Supreme Court: 17 Karnataka MLAs remain disqualified, but can contest Dec 5 bypolls

Ananthakrishnan G
The disqualified MLAs have moved the Supreme Court seeking postponement of the bypolls. (File)

The Supreme Court Wednesday upheld the disqualification of 17 Congress-JD(S) MLAs in Karnataka but allowed them to contest the December 5 Assembly bypolls to 15 seats, setting aside the Speaker’s July order which disqualified them till the end of the term of the Assembly in 2023. The rebellion of the MLAs — 14 from Congress and 3 from JD(S) — led to the fall of the H D Kumaraswamy government and the return of the BJP.

Stating that “the satisfaction of the Speaker is subject to judicial review”, the bench of Justices N V Ramana, Sanjiv Khanna and Krishna Murari said “it is clear that the Speaker, in exercise of his powers under the Tenth Schedule, does not have the power to either indicate the period for which a person is disqualified, nor to bar someone from contesting elections”.

It said “neither under the Constitution nor under the statutory scheme is it contemplated that disqualification under the Tenth Schedule would operate as a bar for contesting re-elections”.

“We need to note that the Speaker, being a neutral person, is expected to act independently while conducting the proceedings of the House or adjudication of any petitions. The Constitutional responsibility endowed upon him has to be scrupulously followed. His political affiliations cannot come in the way of adjudication. If Speaker is not able to disassociate from his political party and behaves contrary to the spirit of neutrality and independence, such person does not deserve to be reposed with public trust and confidence,” it said.

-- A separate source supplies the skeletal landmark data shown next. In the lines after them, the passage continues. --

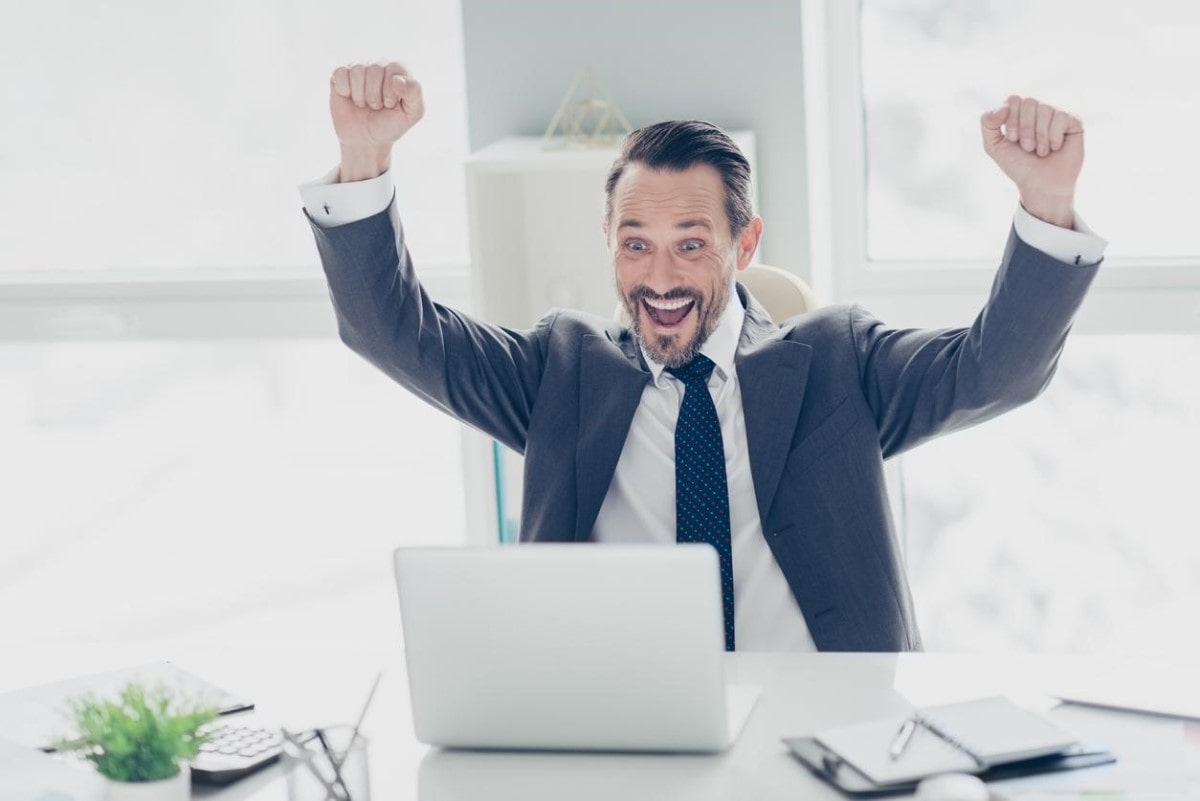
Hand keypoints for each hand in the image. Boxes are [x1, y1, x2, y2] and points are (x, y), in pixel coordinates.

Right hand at [329, 61, 424, 180]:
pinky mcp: (340, 75)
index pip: (394, 68)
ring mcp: (358, 68)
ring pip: (357, 70)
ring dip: (360, 96)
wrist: (366, 140)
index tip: (390, 105)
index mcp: (398, 70)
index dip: (390, 91)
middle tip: (375, 106)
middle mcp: (379, 65)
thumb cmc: (390, 125)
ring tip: (363, 104)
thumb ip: (415, 93)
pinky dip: (345, 91)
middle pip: (375, 68)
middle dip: (375, 96)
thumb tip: (397, 79)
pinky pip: (340, 73)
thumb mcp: (412, 114)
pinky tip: (349, 98)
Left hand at [980, 96, 1082, 227]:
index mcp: (1020, 111)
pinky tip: (1055, 147)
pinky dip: (1053, 137)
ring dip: (1039, 136)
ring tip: (1041, 150)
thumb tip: (1004, 107)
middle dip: (1025, 129)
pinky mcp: (1074, 121)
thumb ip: (987, 123)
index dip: (1011, 121)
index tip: (1013, 139)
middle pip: (1029, 102)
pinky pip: (1061, 116)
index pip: (1013, 99)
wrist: (1040, 185)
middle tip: (1028, 147)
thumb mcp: (993, 145)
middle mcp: (1039, 109)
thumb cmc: (1019, 165)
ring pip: (1045, 108)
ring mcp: (1057, 114)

The former MLAs had challenged the Constitutional validity of then Speaker K R Ramesh Kumar’s orders of July 25 and 28 which rejected their resignations saying these were not voluntary or genuine, and disqualified them till the end of the term of the 15th Legislative Assembly in 2023.

The bench concluded that their act of defection, which constituted the basis for their disqualification, happened prior to their resignations and, therefore, would not become infructuous by submitting the resignation letters.

“Disqualification relates back to the date when the act of defection takes place. Factum and taint of disqualification does not vaporise by tendering a resignation letter to the Speaker. A pending or impending disqualification action does not become infructuous by submission of the resignation letter, when act(s) of disqualification have arisen prior to the member’s resignation letter,” said Justice Ramana, writing for the bench.

The bench ruled that “in the light of the existing Constitutional mandate, the Speaker is not empowered to disqualify any member till the end of the term”.

“However, a member disqualified under the Tenth Schedule shall be subjected to sanctions provided under Articles 75(1B), 164(1B) and 361B of Constitution, which provides for a bar from being appointed as a Minister or from holding any remunerative political post from the date of disqualification till the date on which the term of his office would expire or if he is re­-elected to the legislature, whichever is earlier,” it said.

The bench also dwelt on the powers of the Speaker while dealing with resignations and said the Speaker can reject a resignation only if an inquiry demonstrates that it is not “voluntary” or “genuine”.

“...although the word ‘genuine’ has not been defined, in this context, it would simply mean that a writing by which a member chooses to resign is by the member himself and is not forged by any third party. The word ‘genuine’ only relates to the authenticity of the letter of resignation. Similarly, the word ‘voluntary’ has not been defined. In this context, it would mean the resignation should not be based on threat, force or coercion.”

The bench said “the inquiry” by the Speaker when a resignation is received “should be limited to ascertaining if the member intends to relinquish his membership out of his free will. Once it is demonstrated that a member is willing to resign out of his free will, the Speaker has no option but to accept the resignation. It is Constitutionally impermissible for the Speaker to take into account any other extraneous factors while considering the resignation”.

The bench rejected senior advocate Kapil Sibal’s contention that a Speaker, as part of his inquiry, can also go into the motive of the member and reject his resignation if it was done under political pressure.

“We are unable to accept this contention. The language of Article 190(3)(b) of the Constitution does not permit the Speaker to inquire into the motive of the resignation. When a member is resigning on political pressure, he is still voluntarily doing so. Once the member tenders his resignation it would be ‘voluntary’ and if the writing can be attributed to him, it would be ‘genuine’,” the bench ruled.

It voiced its concern on the “growing trend of the Speaker acting against the Constitutional duty of being neutral”.

“Further horse trading and corrupt practices associated with defection and change of loyalty for lure of office or wrong reasons have not abated. Thereby, the citizens are denied stable governments,” it said, adding that “in these circumstances, there is need to consider strengthening certain aspects, so that such undemocratic practices are discouraged and checked”.

The bench, however, said the petitioners should have first approached the High Court and not “leapfrogged the judicial hierarchy” by directly coming to the Supreme Court.